Henry's law constant for the molality of methane in benzene at `298K `is `4.27xx10^(5)mm Hg`. Calculate the solubility of methane in benzene at `298 K` under `760 mm Hg`.

To solve the problem, we will use Henry's Law, which states that the solubility of a gas in a liquid is directly proportional to the pressure of that gas above the liquid.
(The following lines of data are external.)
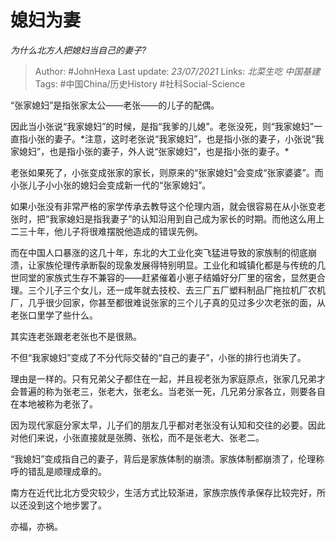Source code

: * 媳妇为妻
  :PROPERTIES:
  :CUSTOM_ID: 媳妇为妻
  :END:

/为什么北方人把媳妇当自己的妻子?/

#+BEGIN_QUOTE
  Author: #JohnHexa Last update: /23/07/2021/ Links: [[北菜生吃]]
  [[中国基建]] Tags: #中国China/历史History #社科Social-Science
#+END_QUOTE

“张家媳妇”是指张家太公------老张------的儿子的配偶。

因此当小张说“我家媳妇”的时候，是指“我爹的儿媳”。老张没死，则“我家媳妇”一直指小张的妻子。*注意，这时老张说“我家媳妇”，也是指小张的妻子，小张说“我家媳妇”，也是指小张的妻子，外人说“张家媳妇”，也是指小张的妻子。*

老张如果死了，小张变成张家的家长，则原来的“张家媳妇”会变成“张家婆婆”。而小张儿子小小张的媳妇会变成新一代的“张家媳妇”。

如果小张没有非常严格的家学传承去教导这个伦理内涵，就会很容易在从小张变老张时，把“我家媳妇是指我妻子”的认知沿用到自己成为家长的时期。而他这么用上二三十年，他儿子将很难摆脱他造成的错误先例。

而在中国人口暴涨的这几十年，东北的大工业化突飞猛进导致的家族制的彻底崩溃，让家族伦理传承断裂的现象发展得特别明显。工业化和城镇化都是与传统的几世同堂的家族式生存不兼容的------赶紧催着小崽子结婚好分厂里的宿舍，显然更合理。三个儿子三个女儿，还一成年就去技校、去三厂五厂塑料制品厂拖拉机厂农机厂，几乎很少回家，你甚至都很难说张家的三个儿子真的见过多少次老张的面，从老张口里学了些什么。

其实连老张跟老老张也不是很熟。

不但“我家媳妇”变成了不分代际交替的“自己的妻子”，小张的排行也消失了。

理由是一样的。只有兄弟父子都住在一起，并且视老张为家庭原点，张家几兄弟才会普遍的称为张老三，张老大，张老幺。当老张一死，几兄弟分家各立，则要各自在本地被称为老张了。

因为现代家庭分家太早，儿子们的朋友几乎都对老张没有认知和交往的必要。因此对他们来说，小张直接就是张腾、张松，而不是张老大、张老二。

“我媳妇”变成指自己的妻子，背后是家族体制的崩溃。家族体制都崩溃了，伦理称呼的错乱是顺理成章的。

南方在近代比北方受灾较少，生活方式比较渐进，家族宗族传承保存比较完好，所以还没到这个地步罢了。

亦福，亦祸。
The formula can be expressed as: \[ P = K_H \times S \] Where: - \( P \) is the pressure of the gas (in mm Hg), - \( K_H \) is Henry's law constant (in mm Hg), - \( S \) is the solubility of the gas (in molality or mol/L). ### Step-by-step solution: 1. **Identify the given values**: - Henry's law constant \( K_H = 4.27 \times 10^5 \) mm Hg - Pressure \( P = 760 \) mm Hg 2. **Rearrange Henry's Law to find solubility**: \[ S = \frac{P}{K_H} \] 3. **Substitute the values into the equation**: \[ S = \frac{760 \, \text{mm Hg}}{4.27 \times 10^5 \, \text{mm Hg}} \] 4. **Perform the calculation**: \[ S = \frac{760}{4.27 \times 10^5} \] \[ S \approx 1.78 \times 10^{-3} \, \text{molality} \] 5. **Final answer**: The solubility of methane in benzene at 298 K under 760 mm Hg is approximately \( 1.78 \times 10^{-3} \) molality.